Loss Scaling on NPU
Objective
In mixed precision computing, the narrower dynamic range of float16 leads to floating-point overflow/underflow during gradient calculation as well as parameter update failure. Loss scaling can prevent the divergence during mixed precision training.
Loss scaling refers to multiplying the resultant loss in the forward pass by a loss scaling factor S prior to backpropagation, to avoid gradient values from becoming unrepresentable in float16. After the parameter gradient aggregation and before the optimizer updates the parameter, the aggregated parameter gradient value is divided by the loss scaling factor S.
Dynamic loss scaling checks the gradient floating-point exceptions during training and selects the loss scaling factor S adaptively with the gradient change in the training process.

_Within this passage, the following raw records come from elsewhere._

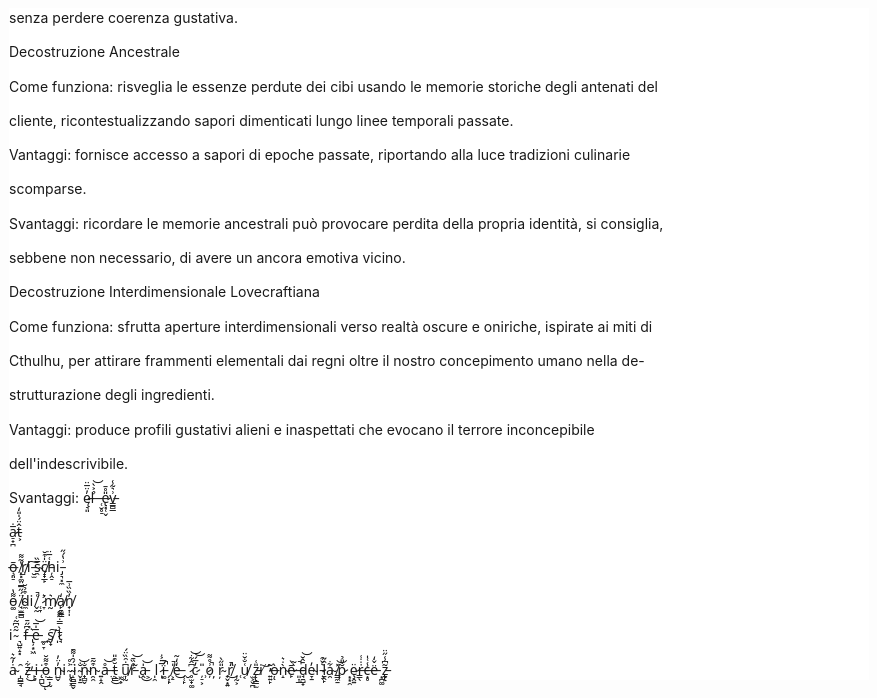senza perdere coerenza gustativa.

Decostruzione Ancestrale

Come funziona: risveglia le essenze perdute dei cibi usando le memorie storiche degli antenati del

cliente, ricontestualizzando sapori dimenticati lungo linee temporali passate.

Vantaggi: fornisce accesso a sapori di epoche passate, riportando alla luce tradizioni culinarie

scomparse.

Svantaggi: ricordare le memorie ancestrali può provocare perdita della propria identità, si consiglia,

sebbene non necessario, di avere un ancora emotiva vicino.

Decostruzione Interdimensionale Lovecraftiana

Come funziona: sfrutta aperture interdimensionali verso realtà oscure e oniriche, ispirate ai miti di

Cthulhu, per attirare frammenti elementali dai regni oltre il nostro concepimento umano nella de-

strutturazione degli ingredienti.

Vantaggi: produce profili gustativi alieni e inaspettati che evocano il terrore inconcepibile

dell'indescrivibile.

Svantaggi: ę̵͉͈̓̈̅̈l ̶̉͐̀͝
̜̮̥̠e̷̢͓̜̬̎̊̄v̵͇̻̲͗͛͂̾

a̷̠̟̪̅̇t̵͕̂̈́̍̎̒

õ̶̧͈̠ ̸̗͓͚̤̲̔͂͌r̸̺̕i ̵̮̫͠s̴̯̅̏c̸̝̟̲̙̈̍͒̆h̵̦̭̠͑̅̈i ̵̡͉͓̼͗̔́̋

o̵͚͌̔ ̸̘̫͇̻̈́̋̅d̴̼͒̉̆i ̸̬̰͑̚
̜̞ ̷̛̞͛m̸̰͛a̸̙̱̺͇̒n̸̟͎̩̓̏̏͗̅

i ̴͂̑͆͂͑
͉̺͍̝͓
f̶͆̋̄͘
̢̦͙͖͛e̵̅̍̅͝
̼̥̞ ̟s̸̬̟͠ ̩t̷̘̀̿̇͂͌

ȧ̴̓̃͛
̩̻͇̘̑
z̶̜͋̕͜ ̙̥i ̶̨̪̺̇͜ͅọ̵͒͌̆
̣͇͎̰n̴̺̬̓̈̓i ̴̢̥͕͐̊ ̴̝̪͇̱̬̈́̑̍͌̄i ̴̬͓̱̐͝n̴̟̻̬̐n̴̯̯͒͂̄
͍̝̭å̶͝ ̤͎͜t̵͕͇̆͒̎
̫̰͕u̸͎̰͆̇̑̏̈́r̵̉̏̄͝ ̃ͅa̵̭̍͜͝
͕ ̩̯l ̷̅̈͐̇ͅḯ̵͚̅̚
̗͎̙ ̸͕̠̍̚e̶̒̒͂͜
̗̜̙ ̮ ̷̥̫̟͚͆̂͋͝c̷̓̅́͝
̦̠͕̎ ̹o̷̦͗̊͌̚ ̦ŗ̴̎̋̀
̟̬͙͍r̸̒̚͘͜
͎̰͕ ̜u̸͔͑̐̆̈
̫͕̬̪z̵̨̢͇̫̎͑i ̸̓́͝
͍͍̙͂ọ̶̀ͅǹ̴̝̇͛ẽ̷̙̀ ̶͈͎̲̀̃̚d̵̘̱̺̟̄̂̆͝e̴̞̱̓l ̵̧͛̌̑ḻ̷̭̙̑̋a̴̯͋ ̸̳̼̱̽͝p̷̐̎̉
͙͙̯ȩ̷̭͍̈ṙ̶͇̖̇̇͑c̶͙̥̾͑̍ë̵̌̒
͙̪͚ẕ̵̢̢̃͆̾̋̈
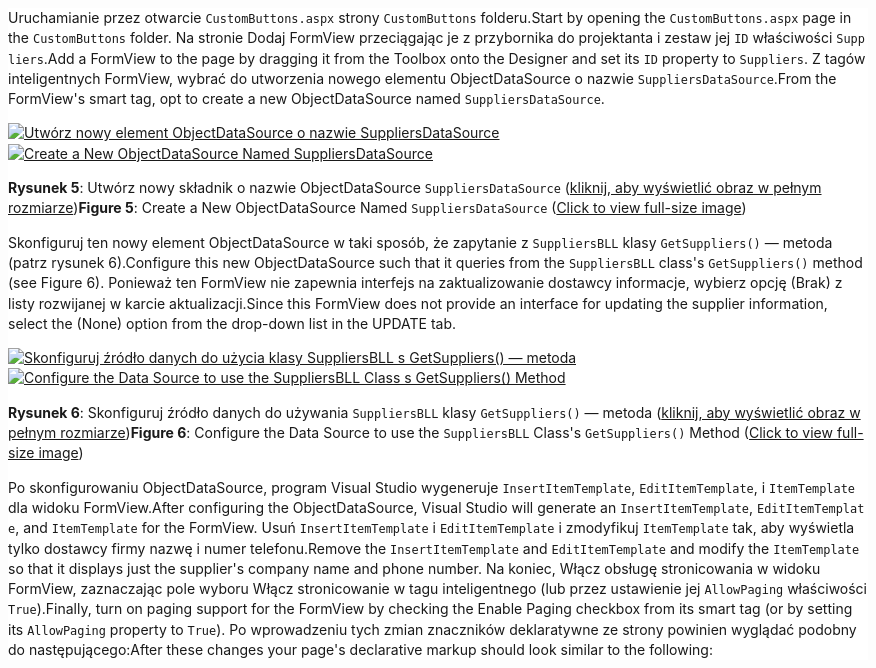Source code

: <span data-ttu-id="545f5-143">Uruchamianie przez otwarcie `CustomButtons.aspx` strony `CustomButtons` folderu.</span><span class="sxs-lookup"><span data-stu-id="545f5-143">Start by opening the `CustomButtons.aspx` page in the `CustomButtons` folder.</span></span> <span data-ttu-id="545f5-144">Na stronie Dodaj FormView przeciągając je z przybornika do projektanta i zestaw jej `ID` właściwości `Suppliers`.</span><span class="sxs-lookup"><span data-stu-id="545f5-144">Add a FormView to the page by dragging it from the Toolbox onto the Designer and set its `ID` property to `Suppliers`.</span></span> <span data-ttu-id="545f5-145">Z tagów inteligentnych FormView, wybrać do utworzenia nowego elementu ObjectDataSource o nazwie `SuppliersDataSource`.</span><span class="sxs-lookup"><span data-stu-id="545f5-145">From the FormView's smart tag, opt to create a new ObjectDataSource named `SuppliersDataSource`.</span></span>


<span data-ttu-id="545f5-146">[![Utwórz nowy element ObjectDataSource o nazwie SuppliersDataSource](adding-and-responding-to-buttons-to-a-gridview-cs/_static/image10.png)](adding-and-responding-to-buttons-to-a-gridview-cs/_static/image9.png)</span><span class="sxs-lookup"><span data-stu-id="545f5-146">[![Create a New ObjectDataSource Named SuppliersDataSource](adding-and-responding-to-buttons-to-a-gridview-cs/_static/image10.png)](adding-and-responding-to-buttons-to-a-gridview-cs/_static/image9.png)</span></span>

<span data-ttu-id="545f5-147">**Rysunek 5**: Utwórz nowy składnik o nazwie ObjectDataSource `SuppliersDataSource` ([kliknij, aby wyświetlić obraz w pełnym rozmiarze](adding-and-responding-to-buttons-to-a-gridview-cs/_static/image11.png))</span><span class="sxs-lookup"><span data-stu-id="545f5-147">**Figure 5**: Create a New ObjectDataSource Named `SuppliersDataSource` ([Click to view full-size image](adding-and-responding-to-buttons-to-a-gridview-cs/_static/image11.png))</span></span>


<span data-ttu-id="545f5-148">Skonfiguruj ten nowy element ObjectDataSource w taki sposób, że zapytanie z `SuppliersBLL` klasy `GetSuppliers()` — metoda (patrz rysunek 6).</span><span class="sxs-lookup"><span data-stu-id="545f5-148">Configure this new ObjectDataSource such that it queries from the `SuppliersBLL` class's `GetSuppliers()` method (see Figure 6).</span></span> <span data-ttu-id="545f5-149">Ponieważ ten FormView nie zapewnia interfejs na zaktualizowanie dostawcy informacje, wybierz opcję (Brak) z listy rozwijanej w karcie aktualizacji.</span><span class="sxs-lookup"><span data-stu-id="545f5-149">Since this FormView does not provide an interface for updating the supplier information, select the (None) option from the drop-down list in the UPDATE tab.</span></span>


<span data-ttu-id="545f5-150">[![Skonfiguruj źródło danych do użycia klasy SuppliersBLL s GetSuppliers() — metoda](adding-and-responding-to-buttons-to-a-gridview-cs/_static/image13.png)](adding-and-responding-to-buttons-to-a-gridview-cs/_static/image12.png)</span><span class="sxs-lookup"><span data-stu-id="545f5-150">[![Configure the Data Source to use the SuppliersBLL Class s GetSuppliers() Method](adding-and-responding-to-buttons-to-a-gridview-cs/_static/image13.png)](adding-and-responding-to-buttons-to-a-gridview-cs/_static/image12.png)</span></span>

<span data-ttu-id="545f5-151">**Rysunek 6**: Skonfiguruj źródło danych do używania `SuppliersBLL` klasy `GetSuppliers()` — metoda ([kliknij, aby wyświetlić obraz w pełnym rozmiarze](adding-and-responding-to-buttons-to-a-gridview-cs/_static/image14.png))</span><span class="sxs-lookup"><span data-stu-id="545f5-151">**Figure 6**: Configure the Data Source to use the `SuppliersBLL` Class's `GetSuppliers()` Method ([Click to view full-size image](adding-and-responding-to-buttons-to-a-gridview-cs/_static/image14.png))</span></span>


<span data-ttu-id="545f5-152">Po skonfigurowaniu ObjectDataSource, program Visual Studio wygeneruje `InsertItemTemplate`, `EditItemTemplate`, i `ItemTemplate` dla widoku FormView.</span><span class="sxs-lookup"><span data-stu-id="545f5-152">After configuring the ObjectDataSource, Visual Studio will generate an `InsertItemTemplate`, `EditItemTemplate`, and `ItemTemplate` for the FormView.</span></span> <span data-ttu-id="545f5-153">Usuń `InsertItemTemplate` i `EditItemTemplate` i zmodyfikuj `ItemTemplate` tak, aby wyświetla tylko dostawcy firmy nazwę i numer telefonu.</span><span class="sxs-lookup"><span data-stu-id="545f5-153">Remove the `InsertItemTemplate` and `EditItemTemplate` and modify the `ItemTemplate` so that it displays just the supplier's company name and phone number.</span></span> <span data-ttu-id="545f5-154">Na koniec, Włącz obsługę stronicowania w widoku FormView, zaznaczając pole wyboru Włącz stronicowanie w tagu inteligentnego (lub przez ustawienie jej `AllowPaging` właściwości `True`).</span><span class="sxs-lookup"><span data-stu-id="545f5-154">Finally, turn on paging support for the FormView by checking the Enable Paging checkbox from its smart tag (or by setting its `AllowPaging` property to `True`).</span></span> <span data-ttu-id="545f5-155">Po wprowadzeniu tych zmian znaczników deklaratywne ze strony powinien wyglądać podobny do następującego:</span><span class="sxs-lookup"><span data-stu-id="545f5-155">After these changes your page's declarative markup should look similar to the following:</span></span>
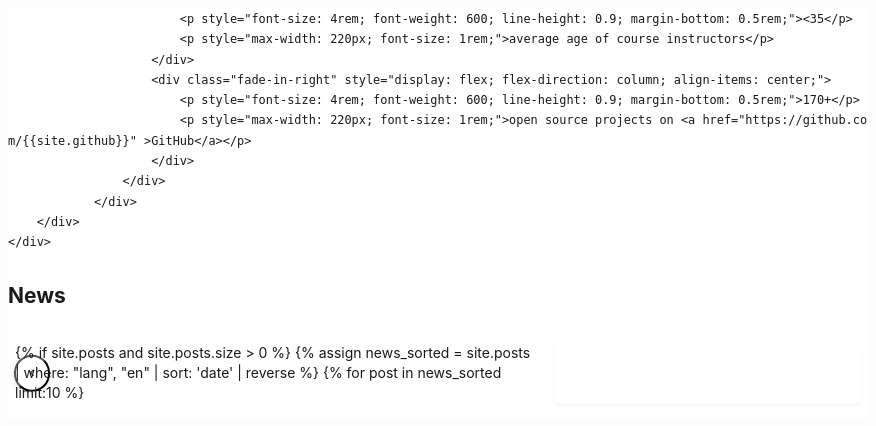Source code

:                             <p style="font-size: 4rem; font-weight: 600; line-height: 0.9; margin-bottom: 0.5rem;"><35</p>
                            <p style="max-width: 220px; font-size: 1rem;">average age of course instructors</p>
                        </div>
                        <div class="fade-in-right" style="display: flex; flex-direction: column; align-items: center;">
                            <p style="font-size: 4rem; font-weight: 600; line-height: 0.9; margin-bottom: 0.5rem;">170+</p>
                            <p style="max-width: 220px; font-size: 1rem;">open source projects on <a href="https://github.com/{{site.github}}" >GitHub</a></p>
                        </div>
                    </div>
                </div>
        </div>
    </div>
</section>

<section id="news" class="section-alternate">
    <div class="section-container fade-in-section">
        <h2 class="section-title"><i class="fa fa-newspaper"></i> News</h2>
    <style>
      .news-scroll-container { overflow-x: auto; flex: 1; -webkit-overflow-scrolling: touch; }
      .news-list { display: flex; gap: 1.5rem; min-width: 0; padding: 1rem 0.5rem; }
      .news-block { display: block; min-width: 280px; max-width: 420px; padding: 1rem; background: #fff; border-radius: 6px; box-shadow: 0 1px 3px rgba(0,0,0,.06); text-decoration: none; color: inherit; }
      .news-important-badge { background: #ff4d4d; color: #fff; padding:0.2rem .5rem; border-radius:3px; font-size:0.75rem; }
      .news-title { font-weight:600; margin: 0.5rem 0; }
      .news-excerpt { color: #555; margin: 0.25rem 0 0; font-size: .95rem; }
            /* Desktop/large screens: horizontal scroll (default) */
            .news-scroll-container { overflow-x: auto; -webkit-overflow-scrolling: touch; position: relative; }
            .news-list { display: flex; gap: 1.5rem; min-width: 0; padding: 1rem 0.5rem; }
            .news-list { flex-direction: row; flex-wrap: nowrap; -webkit-overflow-scrolling: touch; }
            .news-scroll-container { scroll-snap-type: x mandatory; scroll-behavior: smooth; }
            .news-block { display: block; min-width: 280px; max-width: 420px; padding: 1rem; background: #fff; border-radius: 6px; box-shadow: 0 1px 3px rgba(0,0,0,.06); text-decoration: none; color: inherit; scroll-snap-align: start; scroll-snap-stop: always; }
            /* Desktop arrows */
            .news-nav { display: none; position: absolute; top: 50%; transform: translateY(-50%); width: 2.6rem; height: 2.6rem; border-radius: 50%; background: #fff; box-shadow: 0 2px 6px rgba(0,0,0,0.12); align-items: center; justify-content: center; cursor: pointer; }
            .news-prev { left: 0.4rem; }
            .news-next { right: 0.4rem; }
            .news-nav svg { width: 1rem; height: 1rem; fill: #333; }
            /* Small screens (phones and small browser windows): vertical flow with full-width cards */
            @media (max-width: 768px) {
                .news-scroll-container { overflow-x: visible; }
                .news-list { flex-direction: column; gap: 1rem; padding: 0; }
                .news-block { min-width: auto; max-width: none; width: 100%; box-sizing: border-box; }
                section > h2 { margin-bottom: 0.75rem; }
            }
                    /* show arrows only on wide screens */
                    @media (min-width: 769px) {
                        .news-nav { display: flex; }
                    }
    </style>
    <div style="display: flex; align-items: center; position: relative;">
        <button type="button" class="news-nav news-prev" aria-label="Latest news" data-action="prev">
                <svg viewBox="0 0 24 24" aria-hidden="true"><path d="M15.41 7.41L14 6l-6 6 6 6 1.41-1.41L10.83 12z"/></svg>
            </button>
            <div class="news-scroll-container" style="flex: 1;" role="region" aria-label="Department news">
                    <div class="news-list" style="display: flex; gap: 1.5rem; min-width: 0; padding: 1rem 0.5rem;">
            {% if site.posts and site.posts.size > 0 %}
                {% assign news_sorted = site.posts | where: "lang", "en" | sort: 'date' | reverse %}
                {% for post in news_sorted limit:10 %}
                    <a class="news-block" href="{{ site.baseurl }}{{ post.url }}">
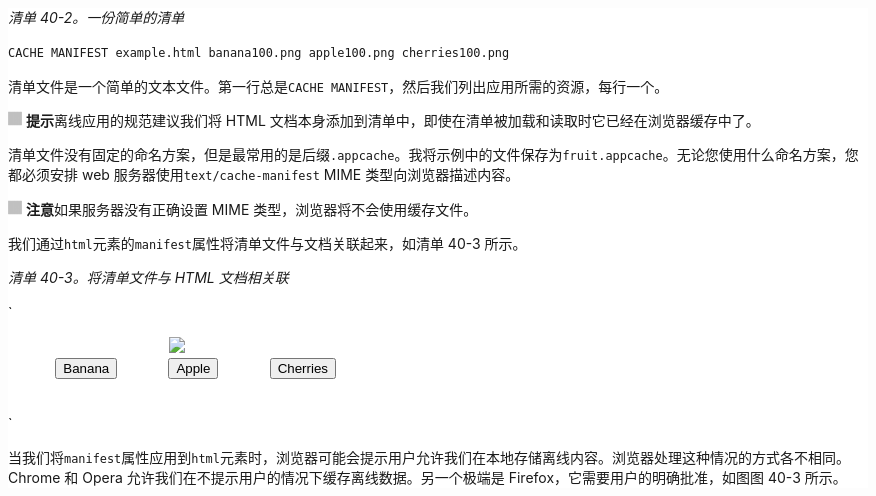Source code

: *清单 40-2。一份简单的清单*

`CACHE MANIFEST
example.html
banana100.png
apple100.png
cherries100.png`

清单文件是一个简单的文本文件。第一行总是`CACHE MANIFEST`，然后我们列出应用所需的资源，每行一个。

![Image](img/square.jpg) **提示**离线应用的规范建议我们将 HTML 文档本身添加到清单中，即使在清单被加载和读取时它已经在浏览器缓存中了。

清单文件没有固定的命名方案，但是最常用的是后缀`.appcache`。我将示例中的文件保存为`fruit.appcache`。无论您使用什么命名方案，您都必须安排 web 服务器使用`text/cache-manifest` MIME 类型向浏览器描述内容。

![Image](img/square.jpg) **注意**如果服务器没有正确设置 MIME 类型，浏览器将不会使用缓存文件。

我们通过`html`元素的`manifest`属性将清单文件与文档关联起来，如清单 40-3 所示。

*清单 40-3。将清单文件与 HTML 文档相关联*

`<!DOCTYPE HTML>
<html **manifest="fruit.appcache"**>
    <head>
        <title>Example</title>
        <style>
            img {border: medium double black; padding: 5px; margin: 5px;}
        </style>
    </head>
    <body>
        <img id="imgtarget" src="banana100.png"/>
        <div>
            <button id="banana">Banana</button>
            <button id="apple">Apple</button>
            <button id="cherries">Cherries</button>
        </div>
        <script>
            var buttons = document.getElementsByTagName("button");
            for (var i = 0; i < buttons.length; i++) {
                buttons[i].onclick = handleButtonPress;
            }

            function handleButtonPress(e) {
                document.getElementById("imgtarget").src = e.target.id + "100.png";
            }
        </script>
    </body>
</html>`

当我们将`manifest`属性应用到`html`元素时，浏览器可能会提示用户允许我们在本地存储离线内容。浏览器处理这种情况的方式各不相同。Chrome 和 Opera 允许我们在不提示用户的情况下缓存离线数据。另一个极端是 Firefox，它需要用户的明确批准，如图图 40-3 所示。
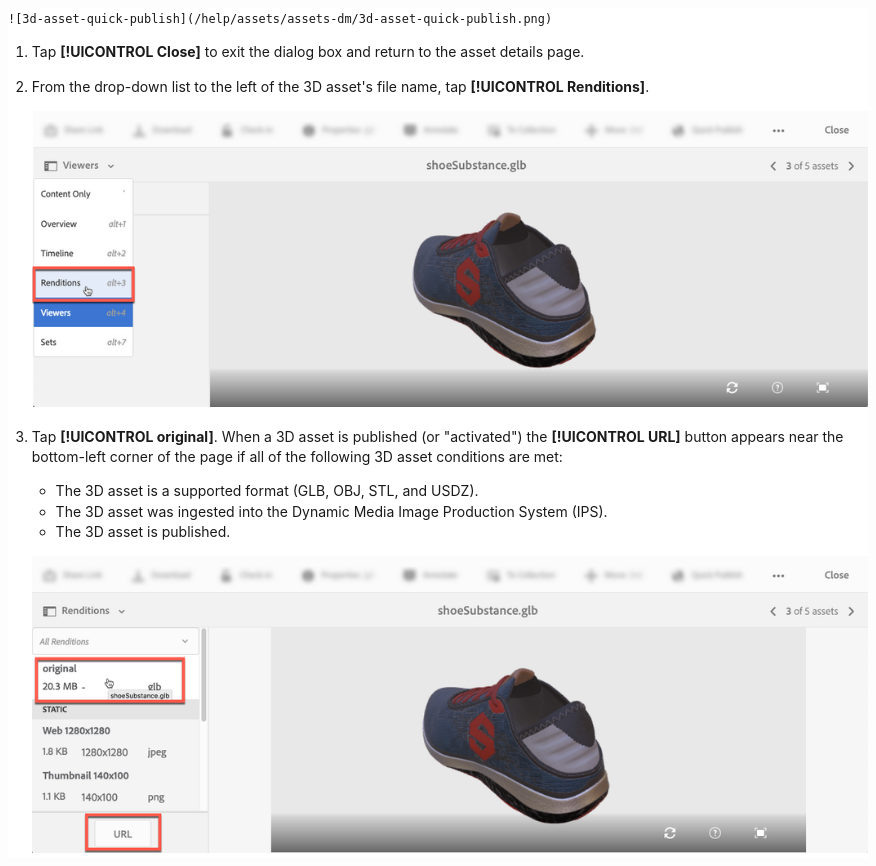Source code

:     ![3d-asset-quick-publish](/help/assets/assets-dm/3d-asset-quick-publish.png)

1. Tap **[!UICONTROL Close]** to exit the dialog box and return to the asset details page.
1. From the drop-down list to the left of the 3D asset's file name, tap **[!UICONTROL Renditions]**.

    ![3d-asset-renditions](/help/assets/assets-dm/3d-asset-renditions.png)

1. Tap **[!UICONTROL original]**. When a 3D asset is published (or "activated") the **[!UICONTROL URL]** button appears near the bottom-left corner of the page if all of the following 3D asset conditions are met:
    * The 3D asset is a supported format (GLB, OBJ, STL, and USDZ).
    * The 3D asset was ingested into the Dynamic Media Image Production System (IPS).
    * The 3D asset is published.

    ![3d-asset-url](/help/assets/assets-dm/3d-asset-url.png)
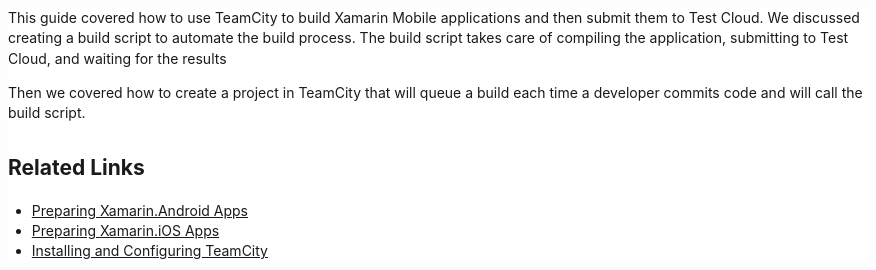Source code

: This guide covered how to use TeamCity to build Xamarin Mobile applications and then submit them to Test Cloud. We discussed creating a build script to automate the build process. The build script takes care of compiling the application, submitting to Test Cloud, and waiting for the results

Then we covered how to create a project in TeamCity that will queue a build each time a developer commits code and will call the build script.

## Related Links

- [Preparing Xamarin.Android Apps](/appcenter/test-cloud/preparing-for-upload/xamarin-android-uitest)
- [Preparing Xamarin.iOS Apps](/appcenter/test-cloud/preparing-for-upload/xamarin-ios-uitest)
- [Installing and Configuring TeamCity](http://confluence.jetbrains.com/display/TCD8/Installing+and+Configuring+the+TeamCity+Server)
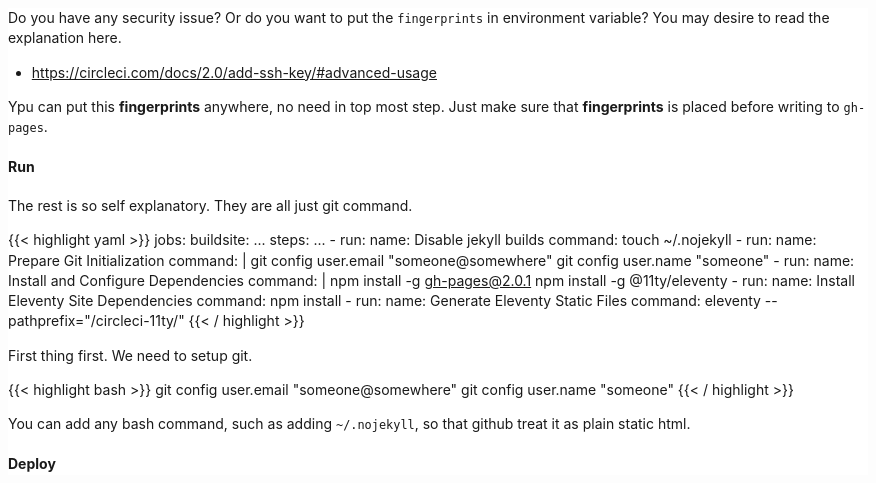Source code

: Do you have any security issue?
Or do you want to put the `fingerprints` in environment variable?
You may desire to read the explanation here.

* <https://circleci.com/docs/2.0/add-ssh-key/#advanced-usage>

Ypu can put this __fingerprints__ anywhere,
no need in top most step.
Just make sure that __fingerprints__ is placed before writing to `gh-pages`.

#### Run

The rest is so self explanatory.
They are all just git command.

{{< highlight yaml >}}
jobs:
  buildsite:
    ...
    steps:
      ...
      - run:
          name: Disable jekyll builds
          command: touch ~/.nojekyll
      - run:
          name: Prepare Git Initialization
          command: |
            git config user.email "someone@somewhere"
            git config user.name "someone"
      - run:
          name: Install and Configure Dependencies
          command: |
            npm install -g gh-pages@2.0.1
            npm install -g @11ty/eleventy
      - run: 
          name: Install Eleventy Site Dependencies
          command: npm install
      - run: 
          name: Generate Eleventy Static Files
          command: eleventy --pathprefix="/circleci-11ty/"
{{< / highlight >}}

First thing first.
We need to setup git.

{{< highlight bash >}}
git config user.email "someone@somewhere"
git config user.name "someone"
{{< / highlight >}}

You can add any bash command,
such as adding `~/.nojekyll`,
so that github treat it as plain static html.

#### Deploy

In practice, as floating-point computing on Ascend AI Processor is different from that on the GPU or CPU, floating-point exception detection may show different results. As such, you need to properly configure loss scaling on the NPU.
Procedure
- Follow Using Loss Scaling to modify manually ported scripts.
- If scripts are ported by the tool, the tool has ported related APIs by default.
- You may need to modify LossScaleManager parameters, as the NPU differs from the GPU in mixed precision computing. Modify the loss scaling parameters, if accuracy loss occurs as underflow is detected on too many iterations proceeding with default loss scaling parameters. This helps reduce floating-point exceptions. Modification method: Print the loss scaling value by following Printing the Loss Scaling Value, check the number of times overflow/underflow occurs based on the said value, and then adjust LossScaleManager parameters.
- If the step where the loss scaling overflow (or underflow) occurs needs to be discarded after loss scaling is enabled, follow the procedure described in Updating the Global Step.